For the sake of argument, Justice Massullo applied the balancing approach to the case at bar, even though it’s not the correct approach in California, and even though it was unnecessary since she had already decided the case under the contractual approach. She arrived at the same result — Findley would not be forced into fatherhood.

True, the judge said, Lee — like anyone else — has the constitutional right to reproduce, a right which was first affirmed in the sad 1942 case Skinner v. Oklahoma, where authorities wanted to sterilize “habitual criminal” Jack Skinner and keep his evil genes from the human gene pool, after the sorry, one-footed drifter was convicted once for chicken-stealing, and twice for armed robbery. The U.S. Supreme Court said no.

That’s all well and good, said Justice Massullo: Lee has a general right to reproduce. But she does not have the right to reproduce with Findley. And the judge found that Lee, after the relationship began to break down, failed to safeguard her general right in that she never tried to freeze her eggs in the hopes she might reproduce someday with, say, a new partner, or a sperm donor.

Lee’s eggs might still have been okay, because it turned out her cancer was treated with drugs only, not radiation or chemo. True, she was 43 when the relationship soured, so freezing eggs may well not have worked — but then again, it might have. The judge’s point was: she didn’t even try.

Would the case have gone the other way if the facts had been different? Suppose Lee had tried to freeze her eggs after her marriage went bad? Suppose she was seen as entirely blameless, and she really just wanted to be a bio-mom — somehow, anyhow?

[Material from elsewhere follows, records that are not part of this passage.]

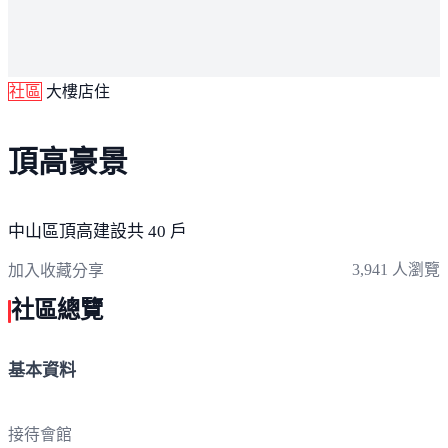
社區
大樓店住
頂高豪景
中山區
頂高建設
共 40 戶
3,941 人瀏覽
加入收藏
分享
社區總覽
基本資料
接待會館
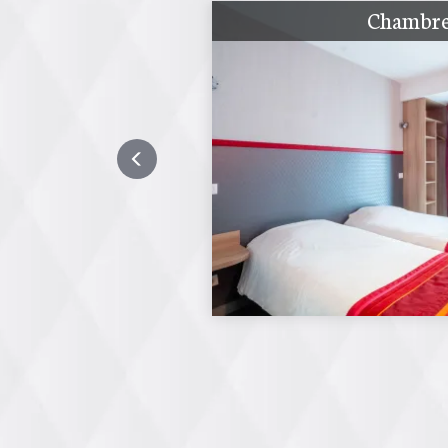
Chambre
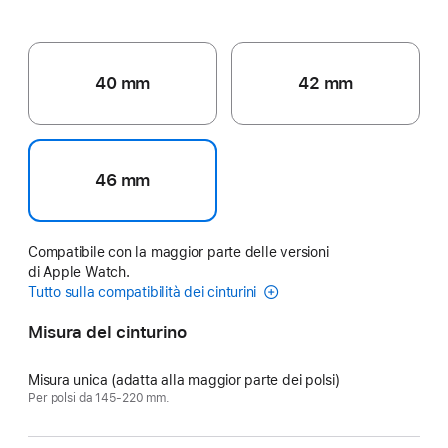
40 mm
42 mm
46 mm
Compatibile con la maggior parte delle versioni
di Apple Watch.
Tutto sulla compatibilità dei cinturini
Misura del cinturino
Misura unica (adatta alla maggior parte dei polsi)
Per polsi da 145‑220 mm.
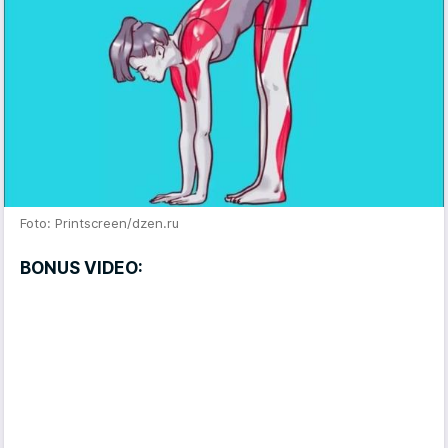
Foto: Printscreen/dzen.ru
BONUS VIDEO:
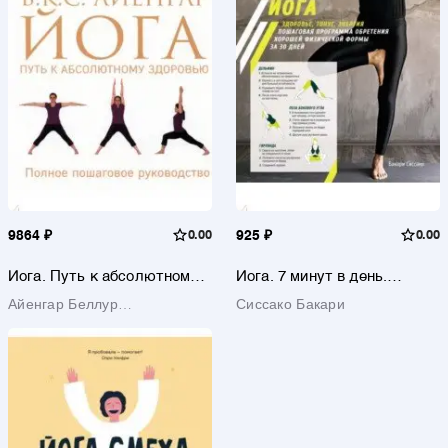
9864 ₽
0.00
925 ₽
0.00
Йога. Путь к абсолютному
Йога. 7 минут в день.
здоровью
Здоровье, тонус, энергия
Айенгар Беллур
Сиссако Бакари
Кришнамачар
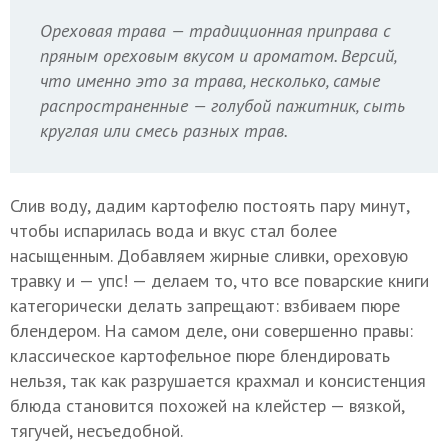
Ореховая трава — традиционная приправа с
пряным ореховым вкусом и ароматом. Версий,
что именно это за трава, несколько, самые
распространенные — голубой пажитник, сыть
круглая или смесь разных трав.
Слив воду, дадим картофелю постоять пару минут,
чтобы испарилась вода и вкус стал более
насыщенным. Добавляем жирные сливки, ореховую
травку и — упс! — делаем то, что все поварские книги
категорически делать запрещают: взбиваем пюре
блендером. На самом деле, они совершенно правы:
классическое картофельное пюре блендировать
нельзя, так как разрушается крахмал и консистенция
блюда становится похожей на клейстер — вязкой,
тягучей, несъедобной.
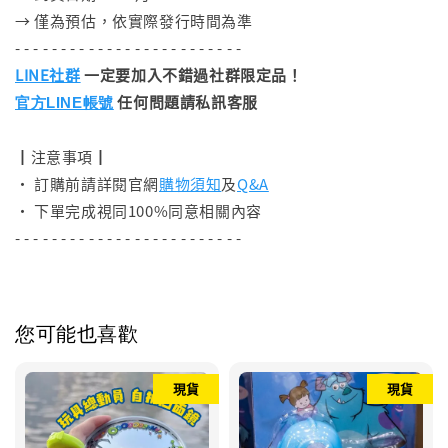
→ 僅為預估，依實際發行時間為準
- - - - - - - - - - - - - - - - - - - - - - - - -
LINE社群
一定要加入不錯過社群限定品！
任何問題請私訊客服
官方LINE帳號
┃注意事項┃
• 訂購前請詳閱官網
購物須知
及
Q&A
• 下單完成視同100%同意相關內容
- - - - - - - - - - - - - - - - - - - - - - - - -
您可能也喜歡
現貨
現貨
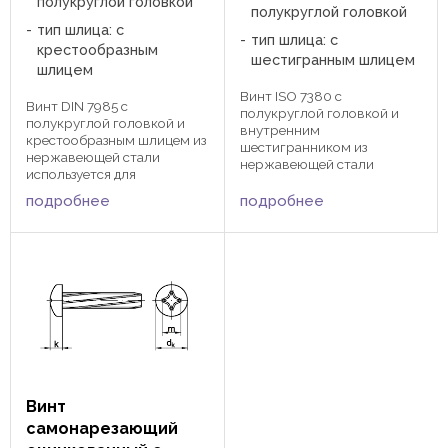
полукруглой головкой
полукруглой головкой
тип шлица: с
тип шлица: с
крестообразным
шестигранным шлицем
шлицем
Винт ISO 7380 c
Винт DIN 7985 с
полукруглой головкой и
полукруглой головкой и
внутренним
крестообразным шлицем из
шестигранником из
нержавеющей стали
нержавеющей стали
используется для
применяется для более
соединения деталей и узлов
быстрого и крепкого
подробнее
подробнее
в сочетании со все
зажатия изделий при
возможными шайбами и
помощи шестигранника в
гайками. Затягивается при
остеклении зданий и
помощи отвертки или
сооружений, а так же в
насадки с крестообразным
пищевой, химической
шлицом. ...
промышленности, ...
Винт
самонарезающий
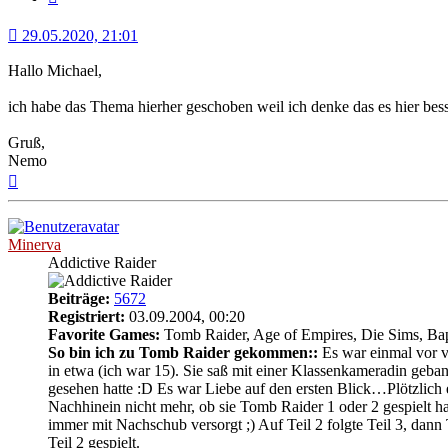
29.05.2020, 21:01
Hallo Michael,
ich habe das Thema hierher geschoben weil ich denke das es hier bess
Gruß,
Nemo
Nach
oben
Minerva
Addictive Raider
Beiträge:
5672
Registriert:
03.09.2004, 00:20
Favorite Games:
Tomb Raider, Age of Empires, Die Sims, Bap
So bin ich zu Tomb Raider gekommen::
Es war einmal vor vi
in etwa (ich war 15). Sie saß mit einer Klassenkameradin geban
gesehen hatte :D Es war Liebe auf den ersten Blick…Plötzlic
Nachhinein nicht mehr, ob sie Tomb Raider 1 oder 2 gespielt ha
immer mit Nachschub versorgt ;) Auf Teil 2 folgte Teil 3, dann
Teil 2 gespielt.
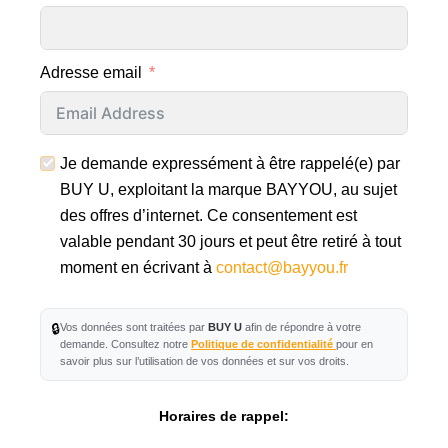
Adresse email
Je demande expressément à être rappelé(e) par
BUY U, exploitant la marque BAYYOU, au sujet
des offres d’internet. Ce consentement est
valable pendant 30 jours et peut être retiré à tout
moment en écrivant à
contact@bayyou.fr
🔒
Vos données sont traitées par
BUY U
afin de répondre à votre
demande. Consultez notre
Politique de confidentialité
pour en
savoir plus sur l’utilisation de vos données et sur vos droits.
Horaires de rappel:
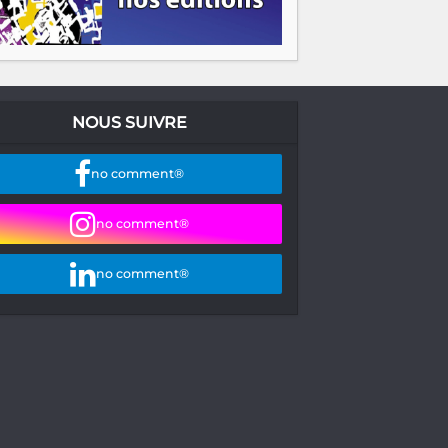
NOUS SUIVRE
no comment®
no comment®
no comment®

It is not outlandish to imagine that, with those different facts, Justice Massullo might have bent the rules and allowed the embryos to be used, contract-be-damned.

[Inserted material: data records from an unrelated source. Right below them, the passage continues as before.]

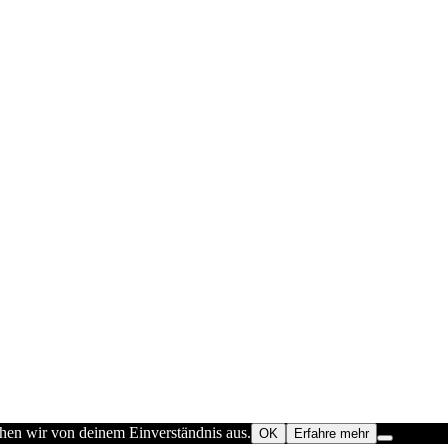
ehen wir von deinem Einverständnis aus.
OK
Erfahre mehr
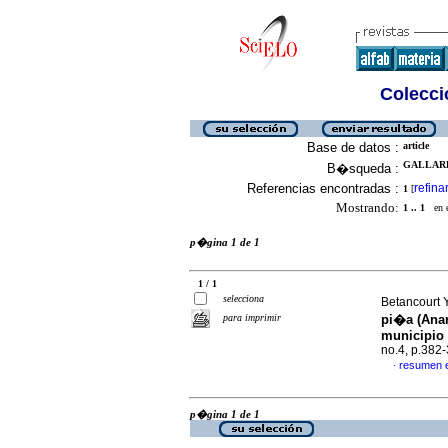
Colecció
Base de datos :
article
GALLARDO
B�squeda :
Referencias encontradas :
refina
1
[
Mostrando:
1 .. 1
en el
p�gina 1 de 1
1 / 1
selecciona
Betancourt Y
para imprimir
pi�a (Ana
municipio 
no.4, p.382
resumen 
·
p�gina 1 de 1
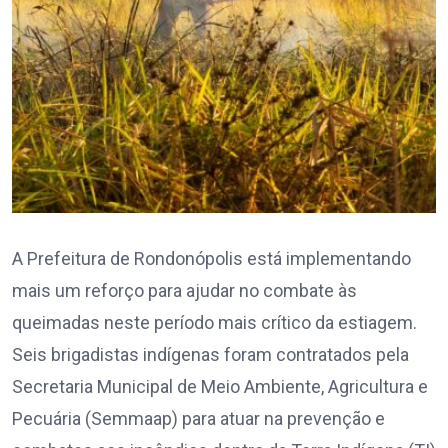
A Prefeitura de Rondonópolis está implementando
mais um reforço para ajudar no combate às
queimadas neste período mais crítico da estiagem.
Seis brigadistas indígenas foram contratados pela
Secretaria Municipal de Meio Ambiente, Agricultura e
Pecuária (Semmaap) para atuar na prevenção e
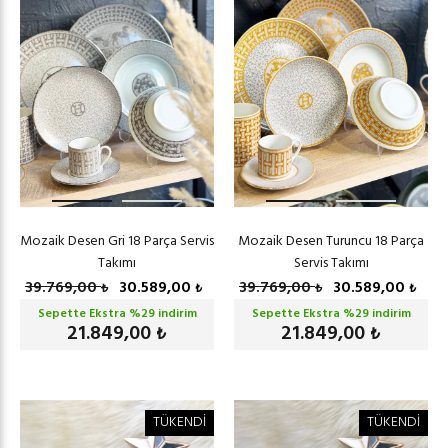
Mozaik Desen Gri 18 Parça Servis
Mozaik Desen Turuncu 18 Parça
Takımı
Servis Takımı
39.769,00
30.589,00
39.769,00
30.589,00
₺
₺
₺
₺
Sepette Ekstra %
29
indirim
Sepette Ekstra %
29
indirim
21.849,00
21.849,00
₺
₺
TÜKENDİ
TÜKENDİ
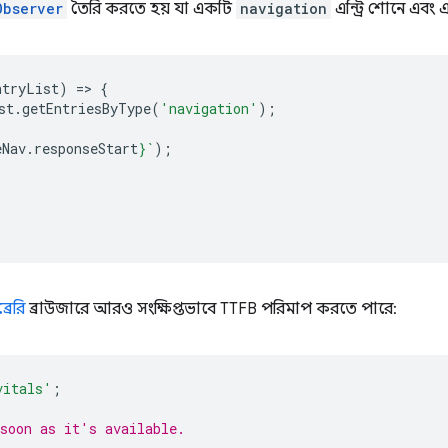
Observer
তৈরি করতে হয় যা একটি
navigation
এন্ট্রি শোনে এব
ntryList
)
=
>
{
st
.
getEntriesByType
(
'navigation'
);
eNav
.
responseStart
}
`
);
্রেরি
ব্রাউজারে আরও সংক্ষিপ্তভাবে TTFB পরিমাপ করতে পারে:
vitals'
;
soon as it's available.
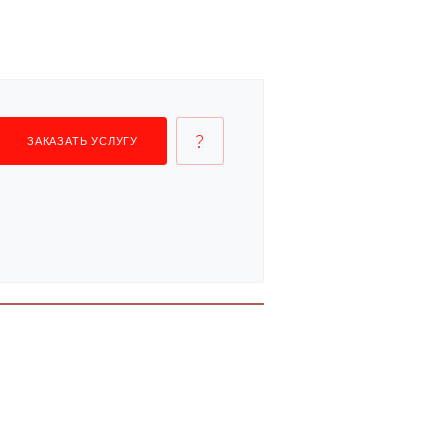
ЗАКАЗАТЬ УСЛУГУ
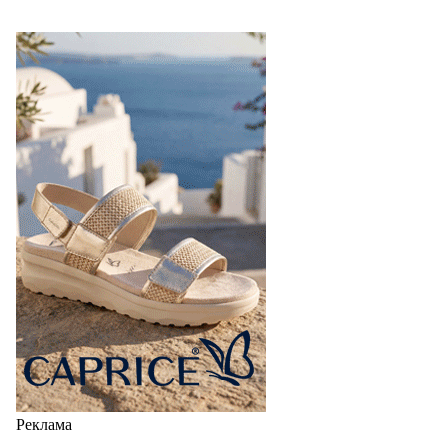
Реклама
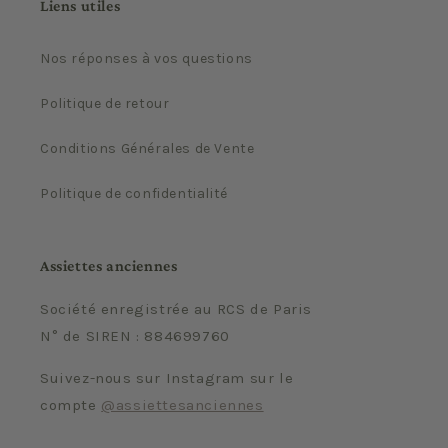
Liens utiles
Nos réponses à vos questions
Politique de retour
Conditions Générales de Vente
Politique de confidentialité
Assiettes anciennes
Société enregistrée au RCS de Paris
N° de SIREN : 884699760
Suivez-nous sur Instagram sur le
compte
@assiettesanciennes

And the rationale would be compelling: if it’s somebody’s last shot at genetic parenthood, should this not trump the ex’s desire, albeit an entirely reasonable desire, to avoid procreation?

Indeed, there is a 2012 appellate-level decision from Pennsylvania (the only appellate case so far in the U.S.) called Reber v. Reiss, where the court decided this way. True, there was no prior contract here saying what to do with the embryos in the event of divorce, but it’s not hard to imagine that this kind of reasoning could pull the heart strings of judges in future cases, even where there is a prior contract. “Ordinarily the party wishing to avoid procreation should prevail,” said the court. “But in our balancing of the facts unique to this case, we find that wife’s inability to achieve biological parenthood without the use of the pre-embryos is an interest which outweighs husband’s desire to avoid procreation.”

There is no end to the discussions, ethical and legal, that can be had with this type of issue. We’re not sure if there is a right or wrong answer. What do you think?

Bill Rogers is a Toronto-based lawyer, journalist, and family law mediator.